» **Exercise goal**: Within the data below, copy each line where the string "password" is found.

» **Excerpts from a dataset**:
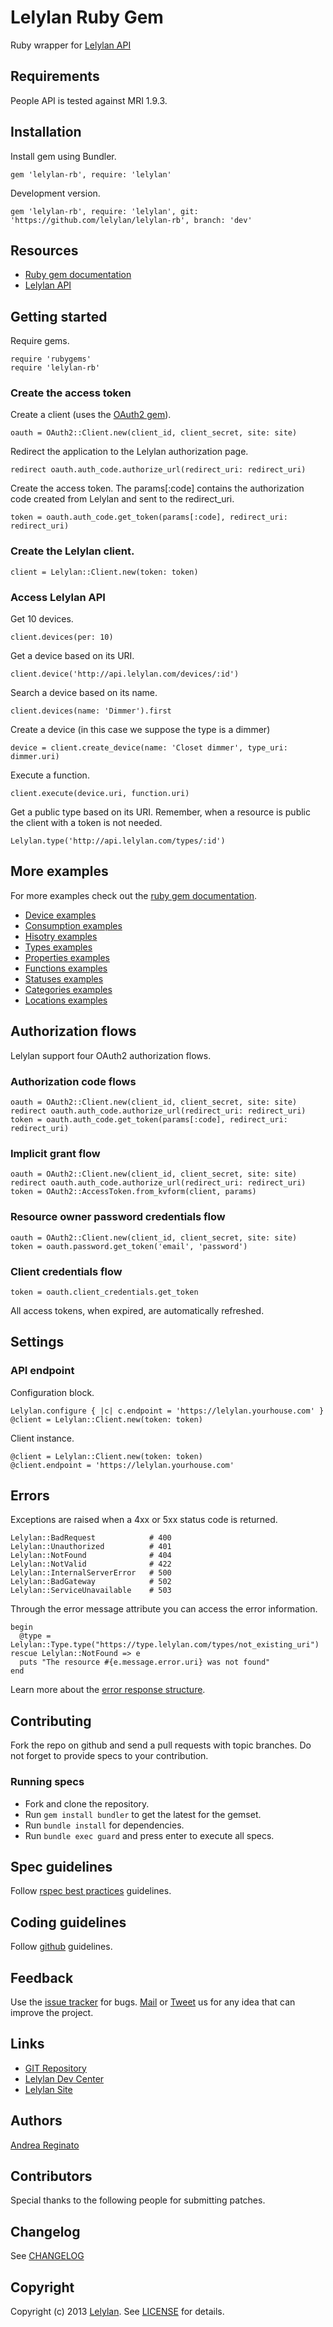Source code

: # Lelylan Ruby Gem

Ruby wrapper for [Lelylan API](http://dev.lelylan.com)


## Requirements

People API is tested against MRI 1.9.3.


## Installation

Install gem using Bundler.

    gem 'lelylan-rb', require: 'lelylan'

Development version.

    gem 'lelylan-rb', require: 'lelylan', git: 'https://github.com/lelylan/lelylan-rb', branch: 'dev'


## Resources

* [Ruby gem documentation](http://rdoc.info/gems/lelylan-rb)
* [Lelylan API](http://dev.lelylan.com)


## Getting started

Require gems.

    require 'rubygems'
    require 'lelylan-rb'


### Create the access token

Create a client (uses the [OAuth2 gem](https://github.com/intridea/oauth2/)).

    oauth = OAuth2::Client.new(client_id, client_secret, site: site)

Redirect the application to the Lelylan authorization page.

    redirect oauth.auth_code.authorize_url(redirect_uri: redirect_uri)

Create the access token. The params[:code] contains the authorization
code created from Lelylan and sent to the redirect_uri.

    token = oauth.auth_code.get_token(params[:code], redirect_uri: redirect_uri)

### Create the Lelylan client.

    client = Lelylan::Client.new(token: token)

### Access Lelylan API

Get 10 devices.

    client.devices(per: 10)

Get a device based on its URI.

    client.device('http://api.lelylan.com/devices/:id')

Search a device based on its name.

    client.devices(name: 'Dimmer').first

Create a device (in this case we suppose the type is a dimmer)

    device = client.create_device(name: 'Closet dimmer', type_uri: dimmer.uri)

Execute a function.

    client.execute(device.uri, function.uri)

Get a public type based on its URI. Remember, when a resource is public the client
with a token is not needed.

    Lelylan.type('http://api.lelylan.com/types/:id')


## More examples

For more examples check out the [ruby gem documentation](http://rdoc.info/gems/lelylan-rb).

* [Device examples](docs/Lelylan/Client/Devices)
* [Consumption examples](docs/Lelylan/Client/Consumptions)
* [Hisotry examples](docs/Lelylan/Client/Histories)
* [Types examples](docs/Lelylan/Client/Types)
* [Properties examples](docs/Lelylan/Client/Properties)
* [Functions examples](docs/Lelylan/Client/Functions)
* [Statuses examples](docs/Lelylan/Client/Statuses)
* [Categories examples](docs/Lelylan/Client/Categories)
* [Locations examples](docs/Lelylan/Client/Locations)

## Authorization flows

Lelylan support four OAuth2 authorization flows.

### Authorization code flows

    oauth = OAuth2::Client.new(client_id, client_secret, site: site)
    redirect oauth.auth_code.authorize_url(redirect_uri: redirect_uri)
    token = oauth.auth_code.get_token(params[:code], redirect_uri: redirect_uri)

### Implicit grant flow

    oauth = OAuth2::Client.new(client_id, client_secret, site: site)
    redirect oauth.auth_code.authorize_url(redirect_uri: redirect_uri)
    token = OAuth2::AccessToken.from_kvform(client, params)

### Resource owner password credentials flow

    oauth = OAuth2::Client.new(client_id, client_secret, site: site)
    token = oauth.password.get_token('email', 'password')

### Client credentials flow

    token = oauth.client_credentials.get_token

All access tokens, when expired, are automatically refreshed.


## Settings

### API endpoint

Configuration block.

    Lelylan.configure { |c| c.endpoint = 'https://lelylan.yourhouse.com' }
    @client = Lelylan::Client.new(token: token)

Client instance.

    @client = Lelylan::Client.new(token: token)
    @client.endpoint = 'https://lelylan.yourhouse.com'


## Errors

Exceptions are raised when a 4xx or 5xx status code is returned.

    Lelylan::BadRequest            # 400
    Lelylan::Unauthorized          # 401
    Lelylan::NotFound              # 404
    Lelylan::NotValid              # 422
    Lelylan::InternalServerError   # 500
    Lelylan::BadGateway            # 502
    Lelylan::ServiceUnavailable    # 503


Through the error message attribute you can access the error information.

    begin
      @type = Lelylan::Type.type("https://type.lelylan.com/types/not_existing_uri")
    rescue Lelylan::NotFound => e
      puts "The resource #{e.message.error.uri} was not found"
    end

Learn more about the [error response structure](http://dev.lelylan.com/rest/core/#errors).


## Contributing

Fork the repo on github and send a pull requests with topic branches. Do not forget to 
provide specs to your contribution.


### Running specs

* Fork and clone the repository.
* Run `gem install bundler` to get the latest for the gemset.
* Run `bundle install` for dependencies.
* Run `bundle exec guard` and press enter to execute all specs.


## Spec guidelines

Follow [rspec best practices](https://docs.google.com/document/d/1gi00-wwPaLk5VvoAJhBVNh9Htw4Rwmj-Ut88T4M2MwI/edit?hl=en#) guidelines.


## Coding guidelines

Follow [github](https://github.com/styleguide/) guidelines.


## Feedback

Use the [issue tracker](http://github.com/lelylan/lelylan-rb/issues) for bugs.
[Mail](mailto:touch@lelylan.com) or [Tweet](http://twitter.com/lelylan) us for any idea that can improve the project.


## Links 

* [GIT Repository](http://github.com/lelylan/lelylan-rb)
* [Lelylan Dev Center](http://dev.lelylan.com)
* [Lelylan Site](http://lelylan.com)


## Authors

[Andrea Reginato](http://twitter.com/andreareginato)


## Contributors

Special thanks to the following people for submitting patches.


## Changelog

See [CHANGELOG](people/blob/master/CHANGELOG.md)


## Copyright

Copyright (c) 2013 [Lelylan](http://lelylan.com). See [LICENSE](people/blob/master/LICENSE.md) for details.
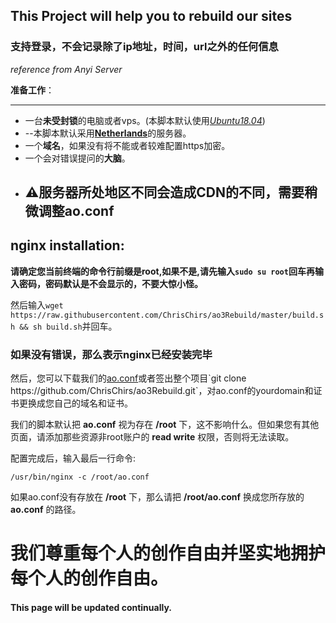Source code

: ## This Project will help you to rebuild our sites
### 支持登录，不会记录除了ip地址，时间，url之外的任何信息
*reference from Anyi Server*

**准备工作**：

---
* 一台**未受封锁**的电脑或者vps。(本脚本默认使用[*Ubuntu18.04*]("https://releases.ubuntu.com/18.04.4/"))
*   --本脚本默认采用[**Netherlands**]("https://en.wikipedia.org/wiki/Netherlands")的服务器。
* 一个**域名**，如果没有将不能或者较难配置https加密。
* 一个会对错误提问的**大脑**。
* ## ⚠服务器所处地区不同会造成CDN的不同，需要稍微调整ao.conf

## nginx installation:
**请确定您当前终端的命令行前缀是root,如果不是,请先输入`sudo su root`回车再输入密码，密码默认是不会显示的，不要大惊小怪。**

然后输入`wget https://raw.githubusercontent.com/ChrisChirs/ao3Rebuild/master/build.sh && sh build.sh`并回车。

### 如果没有错误，那么表示nginx已经安装完毕

然后，您可以下载我们的[ao.conf]("https://raw.githubusercontent.com/ChrisChirs/ao3Rebuild/master/ao.conf")或者签出整个项目`git clone https://github.com/ChrisChirs/ao3Rebuild.git`，对ao.conf的yourdomain和证书更换成您自己的域名和证书。

我们的脚本默认把 **ao.conf** 视为存在 **/root** 下，这不影响什么。但如果您有其他页面，请添加那些资源非root账户的 **read write** 权限，否则将无法读取。

配置完成后，输入最后一行命令:

`/usr/bin/nginx -c /root/ao.conf`

如果ao.conf没有存放在 **/root** 下，那么请把 **/root/ao.conf** 换成您所存放的 **ao.conf** 的路径。

# 我们尊重每个人的创作自由并坚实地拥护每个人的创作自由。

#### This page will be updated continually.
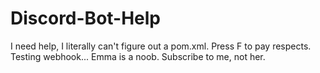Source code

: # Discord-Bot-Help
I need help, I literally can't figure out a pom.xml.
Press F to pay respects.
Testing webhook...
Emma is a noob.
Subscribe to me, not her.
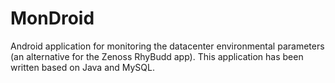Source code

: # MonDroid

Android application for monitoring the datacenter environmental parameters (an alternative for the Zenoss RhyBudd app). This application has been written based on Java and MySQL.
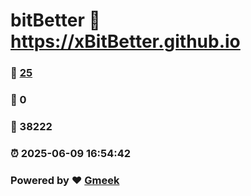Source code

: # bitBetter :link: https://xBitBetter.github.io 
### :page_facing_up: [25](https://xBitBetter.github.io/tag.html) 
### :speech_balloon: 0 
### :hibiscus: 38222 
### :alarm_clock: 2025-06-09 16:54:42 
### Powered by :heart: [Gmeek](https://github.com/Meekdai/Gmeek)
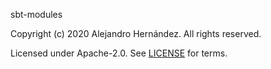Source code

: [comment]: <> (Don't edit this file!)
[comment]: <> (It is automatically updated after every release of https://github.com/alejandrohdezma/.github)
[comment]: <> (If you want to suggest a change, please open a PR or issue in that repository)

sbt-modules

Copyright (c) 2020 Alejandro Hernández. All rights reserved.

Licensed under Apache-2.0. See [LICENSE](LICENSE.md) for terms.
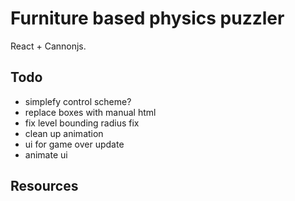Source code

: # Furniture based physics puzzler
React + Cannonjs. 

## Todo
- simplefy control scheme?
- replace boxes with manual html
- fix level bounding radius fix 
- clean up animation 
- ui for game over update 
- animate ui 


## Resources 
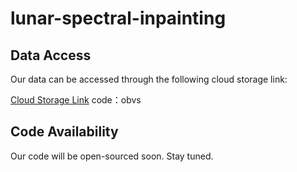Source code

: # lunar-spectral-inpainting

## Data Access

Our data can be accessed through the following cloud storage link:

[Cloud Storage Link](https://pan.baidu.com/s/1g6Eur-NTnUnTRmctjr9b1w)  code：obvs 

## Code Availability

Our code will be open-sourced soon. Stay tuned.
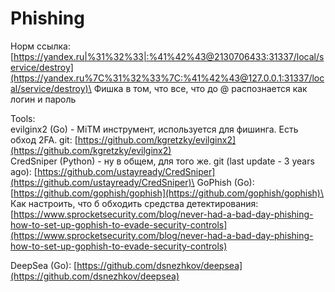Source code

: # Phishing

Норм ссылка:\
[https://yandex.ru|%31%32%33|:%41%42%43@2130706433:31337/local/service/destroy](https://yandex.ru%7C%31%32%33%7C:%41%42%43@127.0.0.1:31337/local/service/destroy)\
Фишка в том, что все, что до @ распознается как логин и пароль

Tools: \
evilginx2 (Go) - MiTM инструмент, используется для фишинга. Есть обход 2FA. git: [https://github.com/kgretzky/evilginx2](https://github.com/kgretzky/evilginx2)  \
CredSniper (Python) - ну в общем, для того же. git (last update - 3 years ago): [https://github.com/ustayready/CredSniper](https://github.com/ustayready/CredSniper)\
GoPhish (Go): [https://github.com/gophish/gophish](https://github.com/gophish/gophish)\
Как настроить, что б обходить средства детектирования: [https://www.sprocketsecurity.com/blog/never-had-a-bad-day-phishing-how-to-set-up-gophish-to-evade-security-controls](https://www.sprocketsecurity.com/blog/never-had-a-bad-day-phishing-how-to-set-up-gophish-to-evade-security-controls)

DeepSea (Go): [https://github.com/dsnezhkov/deepsea](https://github.com/dsnezhkov/deepsea)
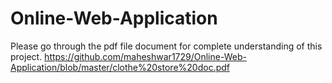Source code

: # Online-Web-Application
Please go through the pdf file document for complete understanding of this project. 
https://github.com/maheshwar1729/Online-Web-Application/blob/master/clothe%20store%20doc.pdf
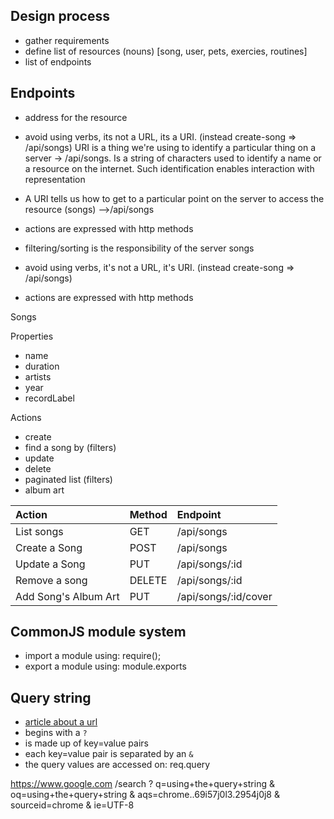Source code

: ## Design process

- gather requirements
- define list of resources (nouns) [song, user, pets, exercies, routines]
- list of endpoints

## Endpoints

- address for the resource
- avoid using verbs, its not a URL, its a URI. (instead create-song => /api/songs)
  URI is a thing we're using to identify a particular thing on a server -> /api/songs. Is a string of characters used to identify a name or a resource on the internet. Such identification enables interaction with representation
- A URI tells us how to get to a particular point on the server to access the resource (songs) -->/api/songs
- actions are expressed with http methods

- filtering/sorting is the responsibility of the server
  songs

- avoid using verbs, it's not a URL, it's URI. (instead create-song => /api/songs)
- actions are expressed with http methods

Songs

Properties

- name
- duration
- artists
- year
- recordLabel

Actions

- create
- find a song by (filters)
- update
- delete
- paginated list (filters)
- album art

| Action               | Method | Endpoint             |
| :------------------- | :----- | :------------------- |
| List songs           | GET    | /api/songs           |
| Create a Song        | POST   | /api/songs           |
| Update a Song        | PUT    | /api/songs/:id       |
| Remove a song        | DELETE | /api/songs/:id       |
| Add Song's Album Art | PUT    | /api/songs/:id/cover |

## CommonJS module system

- import a module using: require();
- export a module using: module.exports

## Query string

- [article about a url](https://doepud.co.uk/blog/anatomy-of-a-url)
- begins with a `?`
- is made up of key=value pairs
- each key=value pair is separated by an `&`
- the query values are accessed on: req.query

https://www.google.com
/search
?
q=using+the+query+string
&
oq=using+the+query+string
&
aqs=chrome..69i57j0l3.2954j0j8
&
sourceid=chrome
&
ie=UTF-8
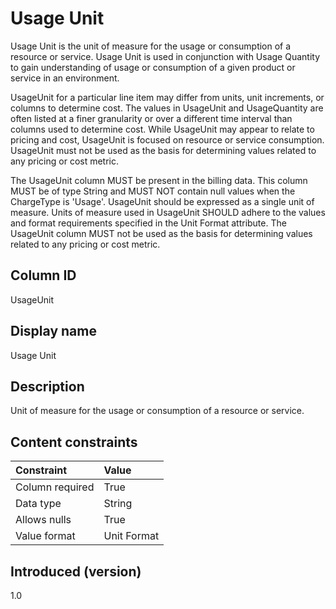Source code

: # Usage Unit

Usage Unit is the unit of measure for the usage or consumption of a resource or service. Usage Unit is used in conjunction with Usage Quantity to gain understanding of usage or consumption of a given product or service in an environment.

UsageUnit for a particular line item may differ from units, unit increments, or columns to determine cost. The values in UsageUnit and UsageQuantity are often listed at a finer granularity or over a different time interval than columns used to determine cost. While UsageUnit may appear to relate to pricing and cost, UsageUnit is focused on resource or service consumption.  UsageUnit must not be used as the basis for determining values related to any pricing or cost metric.

The UsageUnit column MUST be present in the billing data. This column MUST be of type String and MUST NOT contain null values when the ChargeType is 'Usage'. UsageUnit should be expressed as a single unit of measure.  Units of measure used in UsageUnit SHOULD adhere to the values and format requirements specified in the Unit Format attribute.  The UsageUnit column MUST not be used as the basis for determining values related to any pricing or cost metric.

## Column ID

UsageUnit

## Display name

Usage Unit

## Description

Unit of measure for the usage or consumption of a resource or service.

## Content constraints

|    Constraint   |      Value      |
|:----------------|:----------------|
| Column required | True            |
| Data type       | String          |
| Allows nulls    | True            |
| Value format    | Unit Format     |

## Introduced (version)

1.0
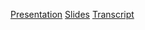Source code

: [Presentation](https://youtu.be/p5bAN3oAs_s)
[Slides](https://rolling-scopes-school.github.io/surface74-JSFE2023Q1/presentation)
[Transcript](https://rolling-scopes-school.github.io/surface74-JSFE2023Q1/presentation/docs/presentation.docx)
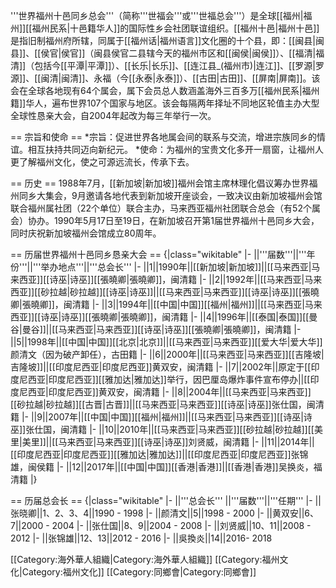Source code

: '''世界福州十邑同乡总会'''（简称'''世福会'''或'''世福总会'''）是全球[[福州|福州]][[福州民系|十邑籍华人]]的国际性乡会社团联谊组织。[[福州十邑|福州十邑]]是指旧制福州府所辖，同属于[[福州话|福州语言]]文化圈的十个县，即：[[闽县|闽县]]、[[侯官|侯官]]（闽县侯官二县辖今天的福州市区和[[闽侯|闽侯]]）、[[福清|福清]]（包括今[[平潭|平潭]]）、[[长乐|长乐]]、[[连江县_(福州市)|连江]]、[[罗源|罗源]]、[[闽清|闽清]]、永福（今[[永泰|永泰]]）、[[古田|古田]]、[[屏南|屏南]]。该会在全球各地现有64个属会，属下会员总人数涵盖海外三百多万[[福州民系|福州籍]]华人，遍布世界107个国家与地区。该会每隔两年择址不同地区轮值主办大型全球性恳亲大会，自2004年起改为每三年举行一次。

== 宗旨和使命 ==
*宗旨：促进世界各地属会间的联系与交流，增进宗族同乡的情谊。相互扶持共同迈向新纪元。
*使命：为福州的宝贵文化多开一扇窗，让福州人更了解福州文化，使之可源远流长，传承下去。

== 历史 ==
1988年7月，[[新加坡|新加坡]]福州会馆主席林理化倡议筹办世界福州同乡大集会，9月邀请各地代表到新加坡开座谈会，一致决议由新加坡福州会馆联合福州属社团（22个单位）联合主办，马来西亚福州社团联合总会（有52个属会）协办。1990年5月17日至19日，在新加坡召开第1届世界福州十邑同乡大会，同时庆祝新加坡福州会馆成立80周年。

== 历届世界福州十邑同乡恳亲大会 ==
{|class="wikitable"
|- 
||'''届数'''||'''年份'''||'''举办地点'''||'''总会长''' 
|- 
||1||1990年||[[新加坡|新加坡]]||[[马来西亚|马来西亚]][[诗巫|诗巫]][[張曉卿|張曉卿]]，闽清籍
|-
||2||1992年||[[马来西亚|马来西亚]][[砂拉越|砂拉越]][[诗巫|诗巫]]||[[马来西亚|马来西亚]][[诗巫|诗巫]][[張曉卿|張曉卿]]，闽清籍
|-
||3||1994年||[[中国|中国]][[福州|福州]]||[[马来西亚|马来西亚]][[诗巫|诗巫]][[張曉卿|張曉卿]]，闽清籍
|-
||4||1996年||[[泰国|泰国]][[曼谷|曼谷]]||[[马来西亚|马来西亚]][[诗巫|诗巫]][[張曉卿|張曉卿]]，闽清籍
|-
||5||1998年||[[中国|中国]][[北京|北京]]||[[马来西亚|马来西亚]][[爱大华|爱大华]]颜清文（因为破产卸任），古田籍
|-
||6||2000年||[[马来西亚|马来西亚]][[吉隆坡|吉隆坡]]||[[印度尼西亚|印度尼西亚]]黄双安，闽清籍
|-
||7||2002年||原定于[[印度尼西亚|印度尼西亚]][[雅加达|雅加达]]举行，因巴厘岛爆炸事件宣布停办||[[印度尼西亚|印度尼西亚]]黄双安，闽清籍
|-
||8||2004年||[[马来西亚|马来西亚]][[砂拉越|砂拉越]][[古晋|古晋]]||[[马来西亚|马来西亚]][[诗巫|诗巫]]张仕国，闽清籍
|-
||9||2007年||[[中国|中国]][[福州|福州]]||[[马来西亚|马来西亚]][[诗巫|诗巫]]张仕国，闽清籍
|-
||10||2010年||[[马来西亚|马来西亚]][[砂拉越|砂拉越]][[美里|美里]]||[[马来西亚|马来西亚]][[诗巫|诗巫]]刘贤威，闽清籍
|-
||11||2014年||[[印度尼西亚|印度尼西亚]][[雅加达|雅加达]]||[[印度尼西亚|印度尼西亚]]张锦雄，闽侯籍
|-
||12||2017年||[[中国|中国]][[香港|香港]]||[[香港|香港]]吴换炎，福清籍
|}

== 历届总会长 ==
{|class="wikitable"
|- 
||'''总会长''' ||'''届数'''||'''任期'''
|-
||张晓卿||1、2、3、4||1990 - 1998
|-
||颜清文||5||1998 - 2000
|-
||黄双安||6、7||2000 - 2004
|-
||张仕国||8、9||2004 - 2008
|-
||刘贤威||10、11||2008 - 2012
|-
||张锦雄||12、13||2012 - 2016
|-
||吳換炎||14||2016- 2018

[[Category:海外華人組織|Category:海外華人組織]]
[[Category:福州文化|Category:福州文化]]
[[Category:同鄉會|Category:同鄉會]]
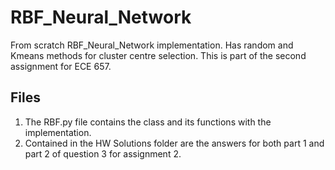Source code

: # RBF_Neural_Network

From scratch RBF_Neural_Network implementation. Has random and Kmeans methods for cluster centre selection. This is part of the second assignment for ECE 657. 

## Files

1. The RBF.py file contains the class and its functions with the implementation.
2. Contained in the HW Solutions folder are the answers for both part 1 and part 2 of question 3 for assignment 2.




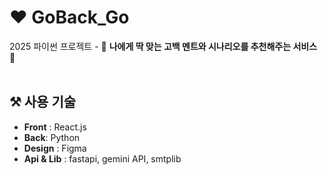 # ❤️ GoBack_Go
2025 파이썬 프로젝트 - 💌 <b>나에게 딱 맞는 고백 멘트와 시나리오를 추천해주는 서비스</b> 💌
<br>
<br>

## ⚒️ 사용 기술 
<ul>
  <li><b>Front</b> : React.js </li>
  <li><b>Back</b>: Python </li>
  <li><b>Design</b> : Figma </li>
  <li><b>Api & Lib</b> : fastapi, gemini API, smtplib</li>
</ul>


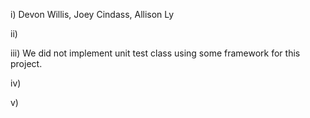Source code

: i) Devon Willis, Joey Cindass, Allison Ly

ii)

iii) We did not implement unit test class using some framework for this project.

iv)

v)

» **Response for this exercise**:
### Resource owner password credentials flow
    token = oauth.password.get_token('email', 'password')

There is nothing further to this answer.